Fortunately, the show pulls back from taking the comparisons
too far. This isn’t a historical parable,
exactly, and the parallels are too weak to sustain one. (Al Qaeda is a twist on David, not Goliath.) What’s most interesting in the comparison is
how fully, so far, the show seems to be complicating and humanizing its
religiously motivated terrorist villains who aren’t even human.

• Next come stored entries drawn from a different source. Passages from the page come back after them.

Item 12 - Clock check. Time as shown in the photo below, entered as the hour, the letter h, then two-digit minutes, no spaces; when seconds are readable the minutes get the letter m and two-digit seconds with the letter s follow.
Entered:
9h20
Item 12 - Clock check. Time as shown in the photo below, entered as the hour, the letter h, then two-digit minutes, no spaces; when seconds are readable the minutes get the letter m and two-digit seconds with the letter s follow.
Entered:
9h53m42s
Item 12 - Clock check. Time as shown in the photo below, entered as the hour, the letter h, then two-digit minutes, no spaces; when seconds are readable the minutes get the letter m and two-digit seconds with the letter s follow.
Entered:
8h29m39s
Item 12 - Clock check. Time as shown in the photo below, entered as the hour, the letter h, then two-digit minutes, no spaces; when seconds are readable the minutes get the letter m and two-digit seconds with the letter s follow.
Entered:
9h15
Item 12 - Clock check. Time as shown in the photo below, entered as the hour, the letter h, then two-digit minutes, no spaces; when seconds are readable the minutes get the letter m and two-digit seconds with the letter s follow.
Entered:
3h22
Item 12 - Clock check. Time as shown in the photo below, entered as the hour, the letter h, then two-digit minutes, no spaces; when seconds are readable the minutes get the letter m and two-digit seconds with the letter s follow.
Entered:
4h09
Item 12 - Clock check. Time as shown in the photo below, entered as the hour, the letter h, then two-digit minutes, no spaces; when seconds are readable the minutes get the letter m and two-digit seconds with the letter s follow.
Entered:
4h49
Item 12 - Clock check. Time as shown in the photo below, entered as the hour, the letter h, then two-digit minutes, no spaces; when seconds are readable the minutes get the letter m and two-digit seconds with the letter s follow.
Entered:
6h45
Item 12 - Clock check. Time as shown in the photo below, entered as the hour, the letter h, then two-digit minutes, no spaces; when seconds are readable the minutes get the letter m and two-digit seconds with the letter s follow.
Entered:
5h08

By the end of season one, we still don’t know exactly what
makes the Cylons tick, but we know it isn’t something as simple as pure evil. It’s perhaps not even pure ideology. Plotwise it’s still a mystery, and the season
ends precisely where the premier began:
on Caprica, and somewhere else, with a beautiful Number Six Cylon gazing
in wonder on the beauty and promise of an unseen infant. There has been a certain amount of meandering
in the series so far, but in the final minutes the entire season suddenly (in
fact very suddenly) pulls taught. Events
at the finish abruptly demolish the patterns into which everything seemed at
risk of falling.
But, wow, these people spend a lot of time having the hots
for each other. Perhaps that comes with having
a species to reinvigorate, but in story terms it’s a bit much. Between all the M/F couples coupling in bunks,
airlocks, fantasy bedrooms, and the rainy forests of occupied planets, the show
is pretty aggressively hormonal. I guess
it’s worth noting that about half of these people are Cylons, so maybe it’s
something else. Robosexual? The appliances we were warned about? (Honestly, I was kind of hoping that Starbuck
would be gay, if only because “Kickass Lesbian Fighter Pilot” is an archetype just
waiting to be realized. Come on,
SF. You can do this.)
It’s at this level that the soap opera threatens to
overwhelm space opera. At times BG plays
fast and loose with character development, building it mostly through personality
conflict. The under-motivated tantrums
and improbably constant insubordination seem more high school than high
frontier. Not all of these people act
like adults. I enjoy Gaius Baltar, and
the complexity of his relationship with his own Number Six is something very
original in SF TV, but I could do with a bit less of his comic relief. Colonel Tigh’s wife, meanwhile, obviously belongs
on the Love Boat, not the Galactica.
Nearly everyone on the show is very blandly beautiful, with
the dramatic exception of the Commander, who is gravitas craggily personified. There seems to be a whole career visible in the
wrinkles of Adama’s eyes and the seams and pocks of his cheeks. Among all the special effects, the planetary
vistas, the expensive sets, and the lesser and lovelier actors populating the
fleet and what’s left of humanity, Edward James Olmos’s face is the most
visually interesting thing the show has going.